When things are running smoothly in your home, each family member feels the positive ripple effects in their everyday interactions. The opposite can also be true, especially when it comes to debt and money stress. Debt management is one of those things that can add tension to money conversations and also add strain to already-tight budgets.

This month, in light of International Women’s Day, we want to give women a variety of tools and some sound advice that will help you and improve your family’s financial health — and boost your financial confidence.

Have you been opting out of debt and money management in your home?

Self-doubt, shame, guilt…all these factors can contribute to low financial confidence. And women are more likely to experience this than men for a few reasons:

  • Women who earn significantly less than their spouses report lower financial literacy scores.
  • Women are most likely to take time off work to raise children or care for family members, reducing the amount of time they spend in the workplace.
  • Women are overrepresented in lower paying occupations compared to men.

The above factors also put women at risk of borrowing more money to fill in the gaps, which is one reason why Canadian women carry heavier debt than men. The good news is that when couples earn a similar income, they score equally in financial knowledge. This means that when women take an active role in their household finances, they are more likely to have higher financial literacy and feel more confident in their financial decisions.

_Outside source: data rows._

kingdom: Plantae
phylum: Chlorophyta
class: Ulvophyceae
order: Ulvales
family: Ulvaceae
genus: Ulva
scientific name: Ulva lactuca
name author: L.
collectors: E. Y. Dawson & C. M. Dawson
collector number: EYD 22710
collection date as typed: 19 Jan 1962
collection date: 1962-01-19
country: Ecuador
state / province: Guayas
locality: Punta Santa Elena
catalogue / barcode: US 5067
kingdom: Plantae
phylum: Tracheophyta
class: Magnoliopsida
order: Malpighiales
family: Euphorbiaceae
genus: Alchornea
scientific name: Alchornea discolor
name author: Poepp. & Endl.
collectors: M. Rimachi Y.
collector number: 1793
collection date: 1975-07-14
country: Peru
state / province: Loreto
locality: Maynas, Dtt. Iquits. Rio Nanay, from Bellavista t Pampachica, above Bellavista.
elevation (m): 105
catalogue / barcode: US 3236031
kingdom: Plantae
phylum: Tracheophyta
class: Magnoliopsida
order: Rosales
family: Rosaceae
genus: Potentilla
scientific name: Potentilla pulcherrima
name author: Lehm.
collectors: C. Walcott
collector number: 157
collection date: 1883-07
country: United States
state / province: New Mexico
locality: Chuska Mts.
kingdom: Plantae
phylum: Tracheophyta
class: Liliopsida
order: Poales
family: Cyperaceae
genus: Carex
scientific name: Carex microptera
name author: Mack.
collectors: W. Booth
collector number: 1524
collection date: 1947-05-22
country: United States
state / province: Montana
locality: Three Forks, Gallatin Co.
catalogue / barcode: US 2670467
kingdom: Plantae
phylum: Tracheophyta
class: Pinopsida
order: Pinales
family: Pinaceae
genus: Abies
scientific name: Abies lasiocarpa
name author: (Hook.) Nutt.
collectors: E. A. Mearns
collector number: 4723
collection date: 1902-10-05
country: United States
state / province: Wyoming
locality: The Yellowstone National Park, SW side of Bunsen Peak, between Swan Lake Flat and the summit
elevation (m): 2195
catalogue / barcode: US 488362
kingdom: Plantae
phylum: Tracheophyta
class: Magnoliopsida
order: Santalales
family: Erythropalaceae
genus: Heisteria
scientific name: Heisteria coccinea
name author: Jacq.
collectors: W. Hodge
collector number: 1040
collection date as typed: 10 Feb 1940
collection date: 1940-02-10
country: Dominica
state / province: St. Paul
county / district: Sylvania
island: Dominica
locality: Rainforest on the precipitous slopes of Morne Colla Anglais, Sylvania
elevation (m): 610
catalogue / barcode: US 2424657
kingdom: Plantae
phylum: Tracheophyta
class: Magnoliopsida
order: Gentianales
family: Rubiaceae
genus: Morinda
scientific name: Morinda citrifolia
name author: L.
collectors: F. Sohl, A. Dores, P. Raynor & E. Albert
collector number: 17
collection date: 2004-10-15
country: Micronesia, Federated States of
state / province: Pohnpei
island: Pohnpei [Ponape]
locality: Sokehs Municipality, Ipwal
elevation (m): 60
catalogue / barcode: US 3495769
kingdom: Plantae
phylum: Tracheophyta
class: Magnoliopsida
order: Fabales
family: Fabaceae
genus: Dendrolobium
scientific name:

3 ways to improve your family’s financial health

You and your spouse are a team. And as part of a team, you both need to be involved when it comes to financial matters. While you might not always share the same financial habits and values, it’s essential to find the money management strategies that work for both of you — so you can both work toward common money goals for your family. Here are three ways to do that:

  1. Communicate, communicate, communicate. Is one spouse handling all the money matters while the other is left in the dark? Time to loosen the reins and start having those money talks.
  • Schedule a time when you can both discuss your household finances without interruptions. Read this blog post for ideas.
  • Go over all your bills together, including credit card statements, utility bills and everyday purchases like groceries, clothing and household items.
  • Create a budget together, using our budgeting worksheet. Jot down all your expenses and list your total household income per month. Then, discuss ways to simplify the payment process such as automating your bill payments to avoid late fees or missed payments. After that, discuss who will pay which bills.
  1. Make debt management a priority. If your current system of debt repayment is getting you nowhere fast, it’s time to implement some new strategies. Together, go over these debt management options with your spouse:
  • DIY debt control such as transferring high-interest balances onto a line of credit or lower interest card. Or, funneling all extra money toward one credit card each month until it’s paid, using the debt snowball method.
  • Compare debt relief options such as a consolidation loan or a consumer proposal using our repayment options calculator.
  • Speak to a Licensed Insolvency Trustee for debt advice and solutions.
  1. Set financial goals together. No matter how big or small, you should both be working together to achieve goals for your family. And this may involve compromising on some ideas. Whether you plan to build a deck or take a vacation this summer, or you want to open a TSFA or maximize your RRSP contributions, you need to make a plan to ensure these things happen. Use this module from the Financial Consumer Agency of Canada to set SMART goals you can both work together to achieve.


How will you take a more active role in your family’s debt and money management? There’s no better time than now to get started!